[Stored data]
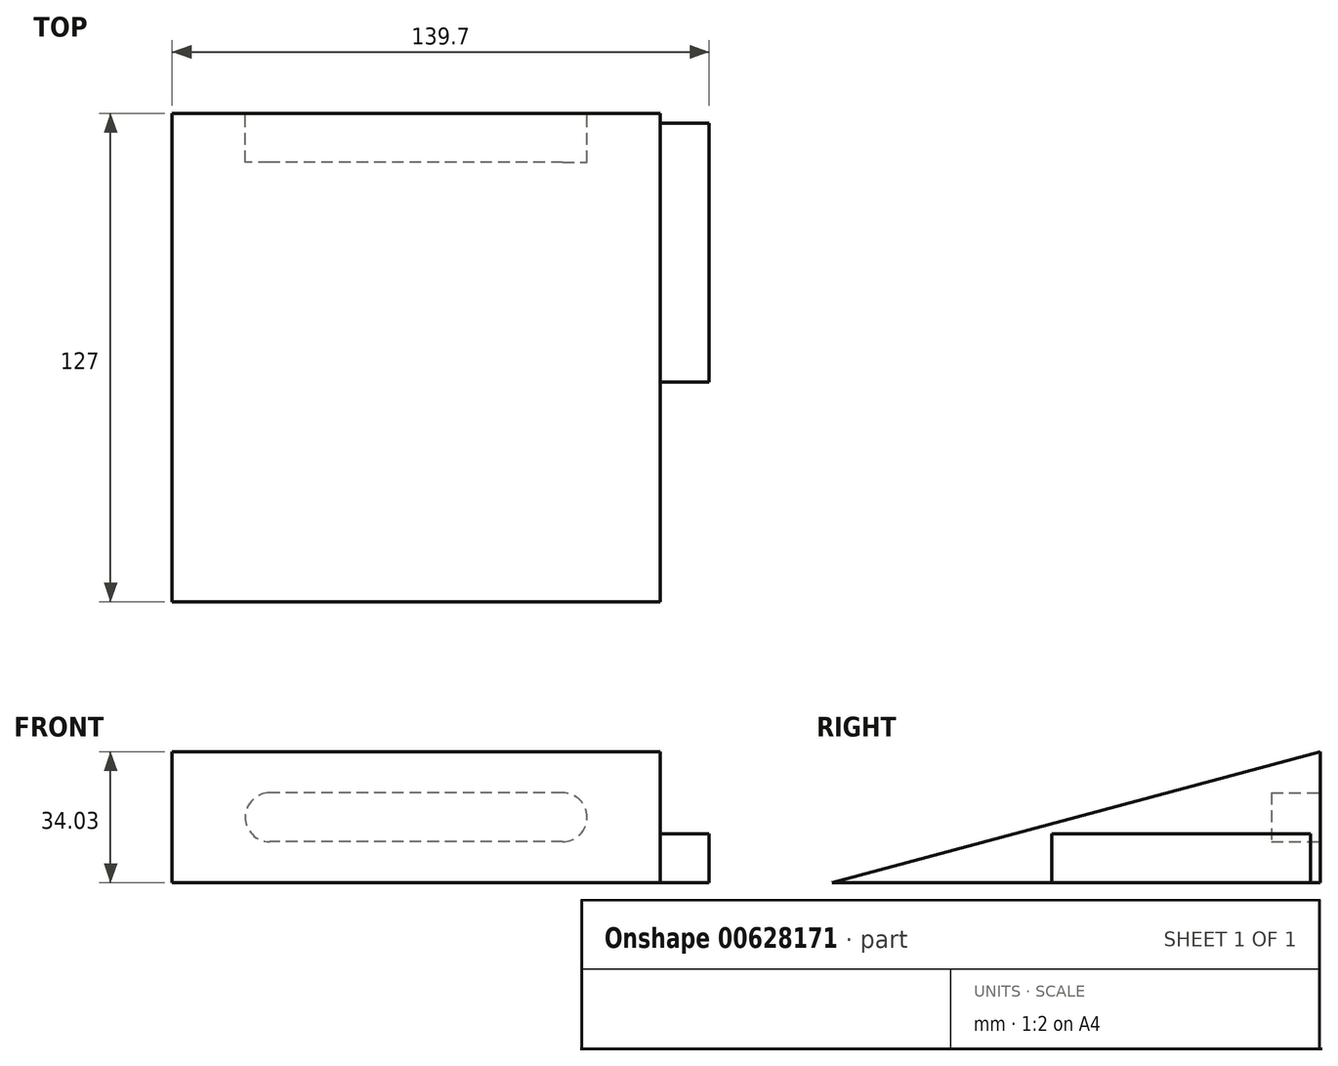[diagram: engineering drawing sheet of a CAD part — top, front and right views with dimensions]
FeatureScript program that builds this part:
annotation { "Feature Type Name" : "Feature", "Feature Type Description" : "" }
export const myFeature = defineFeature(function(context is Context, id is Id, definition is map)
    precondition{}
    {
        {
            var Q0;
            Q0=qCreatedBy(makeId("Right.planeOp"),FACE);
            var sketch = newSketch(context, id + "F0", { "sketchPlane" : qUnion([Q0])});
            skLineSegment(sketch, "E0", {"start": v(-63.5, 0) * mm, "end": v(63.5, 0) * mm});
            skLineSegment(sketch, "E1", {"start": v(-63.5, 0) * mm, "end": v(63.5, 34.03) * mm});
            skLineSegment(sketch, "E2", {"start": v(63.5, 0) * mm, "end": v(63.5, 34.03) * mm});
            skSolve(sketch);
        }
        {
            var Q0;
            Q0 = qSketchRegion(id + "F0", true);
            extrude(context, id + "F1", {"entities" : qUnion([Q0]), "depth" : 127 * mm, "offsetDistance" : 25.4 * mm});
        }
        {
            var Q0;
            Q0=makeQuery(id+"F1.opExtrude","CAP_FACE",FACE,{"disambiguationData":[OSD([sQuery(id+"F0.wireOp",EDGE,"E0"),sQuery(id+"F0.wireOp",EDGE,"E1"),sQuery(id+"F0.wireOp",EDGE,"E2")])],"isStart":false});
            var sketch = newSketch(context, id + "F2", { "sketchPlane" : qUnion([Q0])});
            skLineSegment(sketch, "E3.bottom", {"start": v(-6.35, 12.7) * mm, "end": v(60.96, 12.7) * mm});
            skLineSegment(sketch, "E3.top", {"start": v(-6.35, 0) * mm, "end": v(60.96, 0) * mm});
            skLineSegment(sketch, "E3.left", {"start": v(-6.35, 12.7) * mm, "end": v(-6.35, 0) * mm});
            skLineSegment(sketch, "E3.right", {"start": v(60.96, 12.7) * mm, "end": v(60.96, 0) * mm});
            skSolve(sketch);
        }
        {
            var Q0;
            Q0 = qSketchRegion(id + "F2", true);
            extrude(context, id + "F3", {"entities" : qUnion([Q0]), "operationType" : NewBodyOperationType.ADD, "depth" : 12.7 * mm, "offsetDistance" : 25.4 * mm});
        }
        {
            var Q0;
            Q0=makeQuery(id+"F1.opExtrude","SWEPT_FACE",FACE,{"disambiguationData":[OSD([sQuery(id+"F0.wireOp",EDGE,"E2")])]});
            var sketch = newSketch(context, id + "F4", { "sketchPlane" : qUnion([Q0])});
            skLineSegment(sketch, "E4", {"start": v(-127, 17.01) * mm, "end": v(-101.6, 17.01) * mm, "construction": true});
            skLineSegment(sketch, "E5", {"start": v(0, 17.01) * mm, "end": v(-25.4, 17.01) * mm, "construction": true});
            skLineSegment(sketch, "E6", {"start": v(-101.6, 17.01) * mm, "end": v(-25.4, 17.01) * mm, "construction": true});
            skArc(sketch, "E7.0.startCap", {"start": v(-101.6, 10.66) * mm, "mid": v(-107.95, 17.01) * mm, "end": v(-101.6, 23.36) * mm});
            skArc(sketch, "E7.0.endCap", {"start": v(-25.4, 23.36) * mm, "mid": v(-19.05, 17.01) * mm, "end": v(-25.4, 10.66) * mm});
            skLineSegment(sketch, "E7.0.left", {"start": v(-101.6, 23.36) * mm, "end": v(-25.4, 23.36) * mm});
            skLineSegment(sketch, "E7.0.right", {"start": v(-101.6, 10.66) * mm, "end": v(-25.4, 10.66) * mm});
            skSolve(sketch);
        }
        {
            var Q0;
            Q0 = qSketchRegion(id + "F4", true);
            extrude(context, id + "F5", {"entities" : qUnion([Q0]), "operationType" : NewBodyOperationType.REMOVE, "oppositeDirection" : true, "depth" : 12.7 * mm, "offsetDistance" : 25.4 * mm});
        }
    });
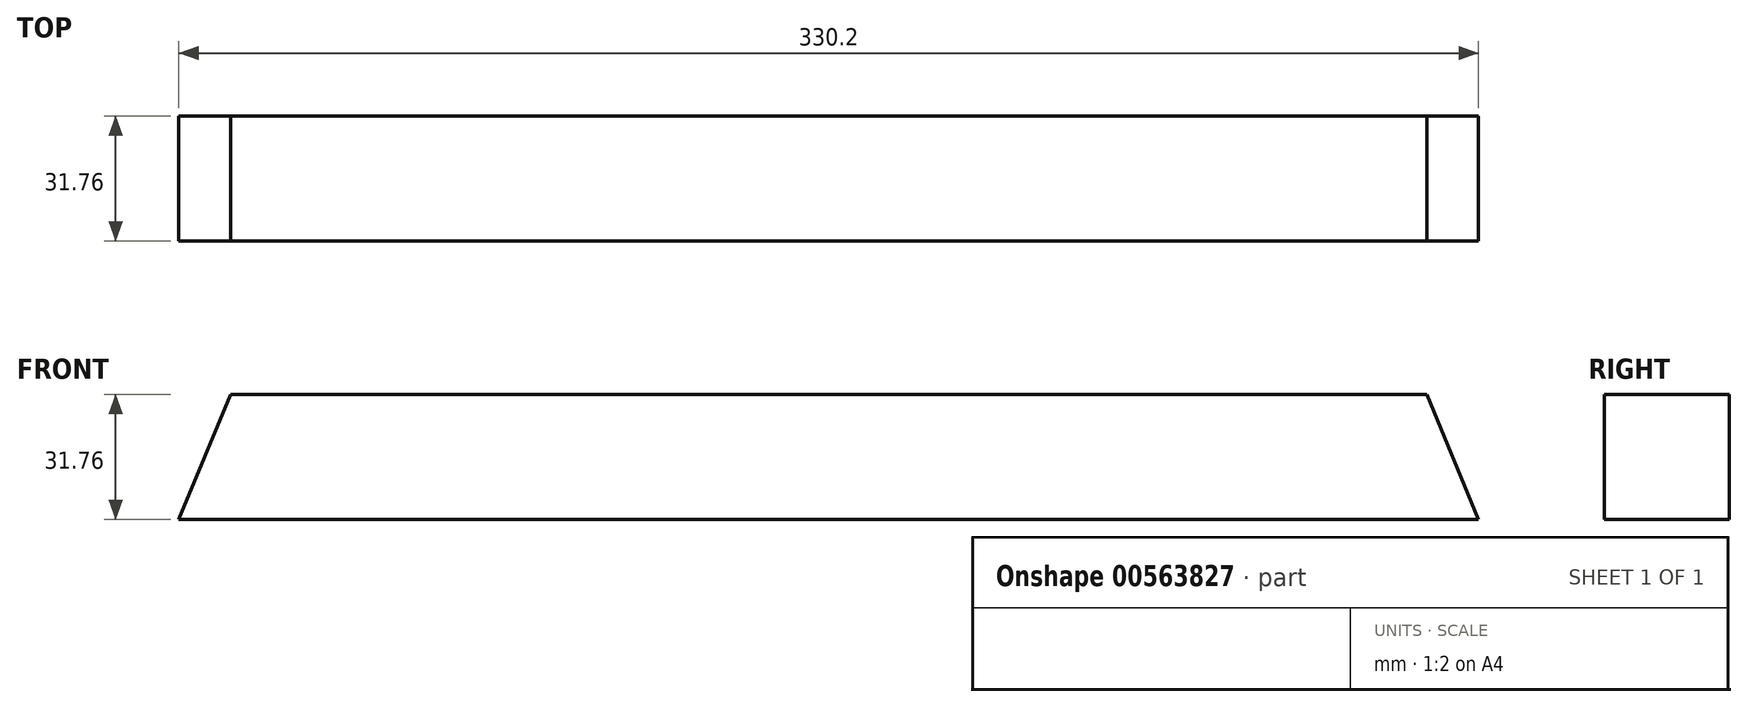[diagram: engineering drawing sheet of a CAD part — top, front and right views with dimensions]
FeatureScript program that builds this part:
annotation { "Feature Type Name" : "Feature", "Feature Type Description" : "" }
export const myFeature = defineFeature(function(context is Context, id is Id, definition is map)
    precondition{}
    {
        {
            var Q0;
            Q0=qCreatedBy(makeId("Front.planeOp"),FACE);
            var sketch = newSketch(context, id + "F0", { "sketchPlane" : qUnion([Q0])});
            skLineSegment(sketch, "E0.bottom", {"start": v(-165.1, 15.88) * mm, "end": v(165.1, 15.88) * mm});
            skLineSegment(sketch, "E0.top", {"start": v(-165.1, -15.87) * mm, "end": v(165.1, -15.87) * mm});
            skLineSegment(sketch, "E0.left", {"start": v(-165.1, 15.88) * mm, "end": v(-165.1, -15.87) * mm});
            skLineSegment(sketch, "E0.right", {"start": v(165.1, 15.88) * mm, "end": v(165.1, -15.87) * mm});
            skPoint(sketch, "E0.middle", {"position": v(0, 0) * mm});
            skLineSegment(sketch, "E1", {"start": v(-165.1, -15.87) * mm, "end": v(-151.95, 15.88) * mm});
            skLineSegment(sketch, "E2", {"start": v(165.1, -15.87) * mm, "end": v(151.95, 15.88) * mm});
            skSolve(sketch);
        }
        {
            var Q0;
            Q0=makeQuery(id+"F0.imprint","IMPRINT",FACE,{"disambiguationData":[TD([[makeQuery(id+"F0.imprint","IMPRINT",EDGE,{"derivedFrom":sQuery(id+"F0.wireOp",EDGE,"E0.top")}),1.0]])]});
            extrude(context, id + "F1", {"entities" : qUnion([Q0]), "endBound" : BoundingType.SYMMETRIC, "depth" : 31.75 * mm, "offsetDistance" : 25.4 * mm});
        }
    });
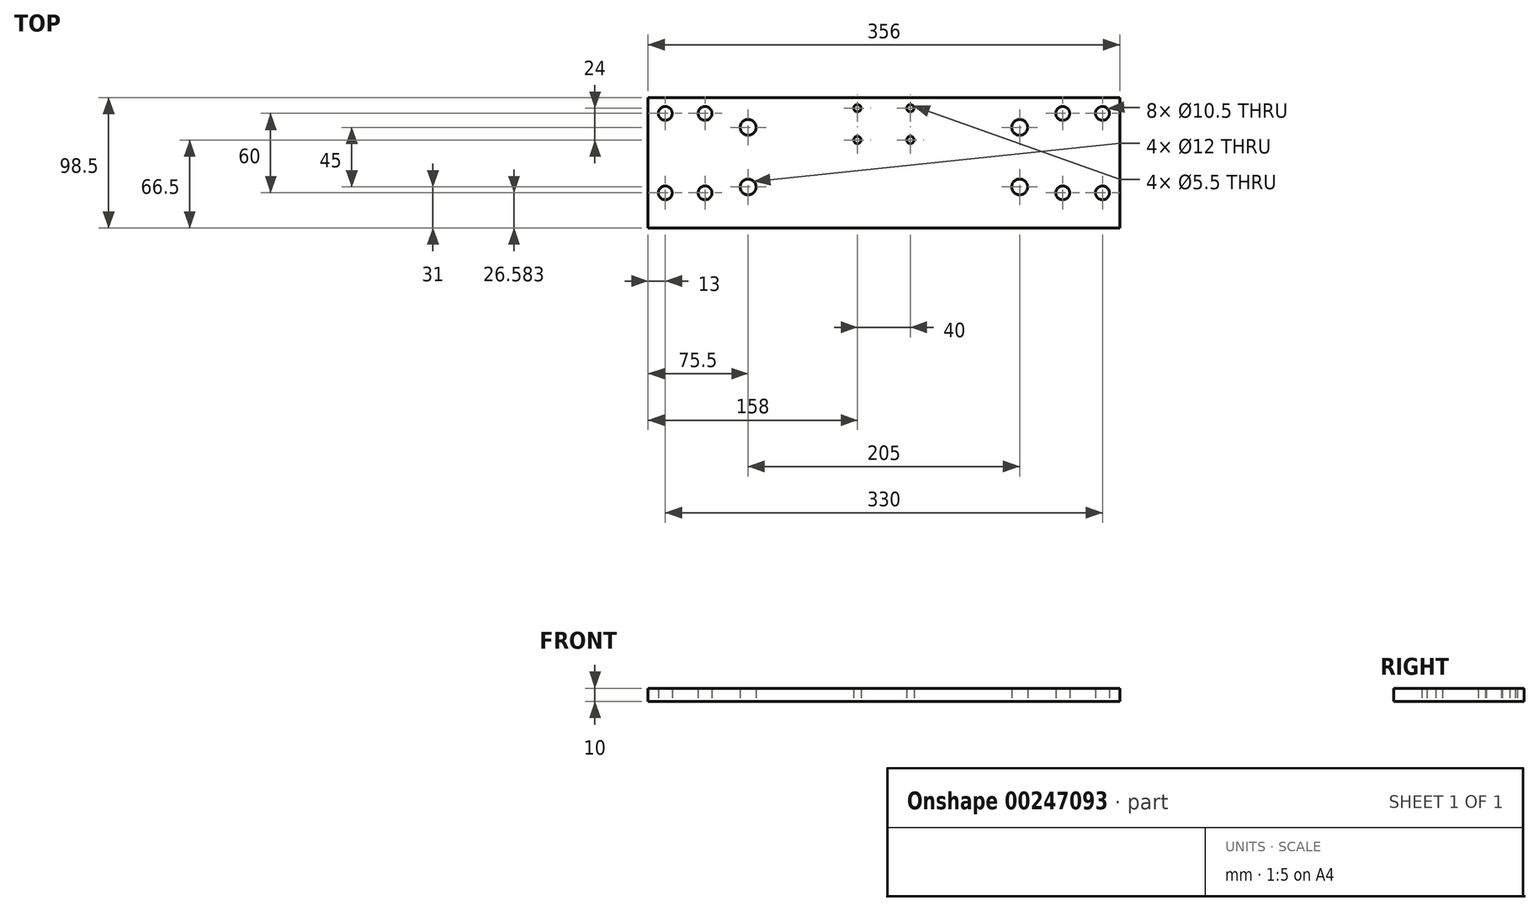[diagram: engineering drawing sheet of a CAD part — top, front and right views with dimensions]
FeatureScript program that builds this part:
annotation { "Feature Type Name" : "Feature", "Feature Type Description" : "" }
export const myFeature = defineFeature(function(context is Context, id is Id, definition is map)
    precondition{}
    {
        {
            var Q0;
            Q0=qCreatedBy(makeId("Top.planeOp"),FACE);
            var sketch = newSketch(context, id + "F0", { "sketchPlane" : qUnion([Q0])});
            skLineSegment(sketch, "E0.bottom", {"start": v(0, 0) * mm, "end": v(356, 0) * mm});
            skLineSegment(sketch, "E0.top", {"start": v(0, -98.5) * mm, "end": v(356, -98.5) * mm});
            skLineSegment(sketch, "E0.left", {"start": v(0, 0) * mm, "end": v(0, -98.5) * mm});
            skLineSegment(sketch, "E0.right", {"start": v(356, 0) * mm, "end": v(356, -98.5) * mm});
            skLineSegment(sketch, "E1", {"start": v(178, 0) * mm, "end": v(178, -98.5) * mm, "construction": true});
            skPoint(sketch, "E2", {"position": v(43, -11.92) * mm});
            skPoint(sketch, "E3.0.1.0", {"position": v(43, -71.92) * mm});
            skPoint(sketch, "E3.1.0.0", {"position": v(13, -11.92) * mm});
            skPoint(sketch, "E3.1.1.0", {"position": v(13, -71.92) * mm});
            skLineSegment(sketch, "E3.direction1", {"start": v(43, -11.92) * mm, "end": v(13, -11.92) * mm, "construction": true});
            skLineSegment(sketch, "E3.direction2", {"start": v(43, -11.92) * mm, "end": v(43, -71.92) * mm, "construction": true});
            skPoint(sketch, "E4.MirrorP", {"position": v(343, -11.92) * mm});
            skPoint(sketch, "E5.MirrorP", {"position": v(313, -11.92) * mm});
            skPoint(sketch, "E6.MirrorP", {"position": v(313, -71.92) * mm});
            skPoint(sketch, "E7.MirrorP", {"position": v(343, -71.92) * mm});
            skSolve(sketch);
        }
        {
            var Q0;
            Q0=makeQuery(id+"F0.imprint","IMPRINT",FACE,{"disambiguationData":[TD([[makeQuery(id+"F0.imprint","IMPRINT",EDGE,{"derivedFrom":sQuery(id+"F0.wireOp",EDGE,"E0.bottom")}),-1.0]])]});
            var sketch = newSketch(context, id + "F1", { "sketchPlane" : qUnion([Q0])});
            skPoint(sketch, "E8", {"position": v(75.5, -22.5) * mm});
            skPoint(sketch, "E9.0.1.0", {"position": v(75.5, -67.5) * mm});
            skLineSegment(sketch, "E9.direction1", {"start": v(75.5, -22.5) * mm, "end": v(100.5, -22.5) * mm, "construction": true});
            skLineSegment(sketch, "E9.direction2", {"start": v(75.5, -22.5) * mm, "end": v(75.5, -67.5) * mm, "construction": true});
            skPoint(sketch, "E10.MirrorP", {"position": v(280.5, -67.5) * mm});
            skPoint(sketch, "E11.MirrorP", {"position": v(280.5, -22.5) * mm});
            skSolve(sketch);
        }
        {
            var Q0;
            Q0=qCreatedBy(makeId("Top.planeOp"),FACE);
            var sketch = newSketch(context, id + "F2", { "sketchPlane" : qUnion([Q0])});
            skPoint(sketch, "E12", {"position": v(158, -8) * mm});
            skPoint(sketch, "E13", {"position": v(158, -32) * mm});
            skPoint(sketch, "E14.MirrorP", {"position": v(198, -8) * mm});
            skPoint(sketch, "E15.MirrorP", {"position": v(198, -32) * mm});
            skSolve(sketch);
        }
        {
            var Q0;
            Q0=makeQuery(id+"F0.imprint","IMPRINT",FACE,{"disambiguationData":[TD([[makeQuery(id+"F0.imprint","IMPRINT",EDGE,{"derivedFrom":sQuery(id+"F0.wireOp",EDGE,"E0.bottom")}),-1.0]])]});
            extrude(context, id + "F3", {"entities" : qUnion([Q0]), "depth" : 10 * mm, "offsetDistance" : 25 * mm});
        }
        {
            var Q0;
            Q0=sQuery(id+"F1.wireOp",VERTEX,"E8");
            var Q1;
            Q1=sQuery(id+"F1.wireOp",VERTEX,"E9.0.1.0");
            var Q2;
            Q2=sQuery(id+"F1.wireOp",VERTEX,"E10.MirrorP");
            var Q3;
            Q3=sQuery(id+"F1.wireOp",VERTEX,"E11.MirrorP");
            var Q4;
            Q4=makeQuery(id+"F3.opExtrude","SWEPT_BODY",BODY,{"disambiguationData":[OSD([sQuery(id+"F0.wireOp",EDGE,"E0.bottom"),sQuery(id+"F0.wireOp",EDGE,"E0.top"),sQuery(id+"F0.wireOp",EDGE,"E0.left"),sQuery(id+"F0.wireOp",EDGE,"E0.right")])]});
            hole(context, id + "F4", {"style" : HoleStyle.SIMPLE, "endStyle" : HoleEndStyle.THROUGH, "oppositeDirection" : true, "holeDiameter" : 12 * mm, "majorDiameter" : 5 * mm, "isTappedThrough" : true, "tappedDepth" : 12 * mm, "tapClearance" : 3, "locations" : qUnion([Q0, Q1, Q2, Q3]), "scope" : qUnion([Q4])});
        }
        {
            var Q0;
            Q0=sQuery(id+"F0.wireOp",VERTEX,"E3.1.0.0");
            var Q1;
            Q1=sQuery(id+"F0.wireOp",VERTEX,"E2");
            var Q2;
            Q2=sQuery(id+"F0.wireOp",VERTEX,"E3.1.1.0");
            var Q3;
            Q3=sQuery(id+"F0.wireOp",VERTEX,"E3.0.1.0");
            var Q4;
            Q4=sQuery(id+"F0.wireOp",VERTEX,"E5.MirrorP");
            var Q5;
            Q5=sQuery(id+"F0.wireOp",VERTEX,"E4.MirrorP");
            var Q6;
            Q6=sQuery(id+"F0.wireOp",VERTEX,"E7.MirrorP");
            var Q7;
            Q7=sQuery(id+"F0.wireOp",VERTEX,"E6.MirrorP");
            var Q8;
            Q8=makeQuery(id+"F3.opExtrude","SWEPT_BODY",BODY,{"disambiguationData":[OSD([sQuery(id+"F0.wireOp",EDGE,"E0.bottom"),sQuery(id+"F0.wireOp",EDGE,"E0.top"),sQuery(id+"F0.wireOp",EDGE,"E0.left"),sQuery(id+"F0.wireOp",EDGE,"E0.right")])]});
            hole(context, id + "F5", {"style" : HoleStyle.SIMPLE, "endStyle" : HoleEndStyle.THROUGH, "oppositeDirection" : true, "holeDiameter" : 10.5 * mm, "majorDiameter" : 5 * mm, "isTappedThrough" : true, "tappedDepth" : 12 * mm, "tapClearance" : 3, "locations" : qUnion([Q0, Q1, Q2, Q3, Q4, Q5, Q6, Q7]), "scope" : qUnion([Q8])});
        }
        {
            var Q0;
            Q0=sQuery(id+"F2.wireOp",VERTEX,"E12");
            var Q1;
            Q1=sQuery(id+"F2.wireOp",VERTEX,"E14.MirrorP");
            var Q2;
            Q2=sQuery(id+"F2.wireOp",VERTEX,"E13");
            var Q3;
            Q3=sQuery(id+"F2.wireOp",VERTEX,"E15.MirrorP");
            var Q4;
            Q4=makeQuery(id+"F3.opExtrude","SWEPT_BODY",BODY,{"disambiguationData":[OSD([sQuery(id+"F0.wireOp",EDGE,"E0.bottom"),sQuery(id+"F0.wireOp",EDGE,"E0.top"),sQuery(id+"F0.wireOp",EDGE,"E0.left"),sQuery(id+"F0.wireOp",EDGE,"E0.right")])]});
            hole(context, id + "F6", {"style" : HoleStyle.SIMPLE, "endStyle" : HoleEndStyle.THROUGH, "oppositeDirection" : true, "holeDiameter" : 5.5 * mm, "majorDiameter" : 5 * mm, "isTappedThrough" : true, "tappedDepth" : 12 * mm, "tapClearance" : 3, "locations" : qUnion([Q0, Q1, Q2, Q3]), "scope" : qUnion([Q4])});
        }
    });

Stated goal -
How many lines above contain the string "makeId"? Reply with the number alone.

Solved exercise -
4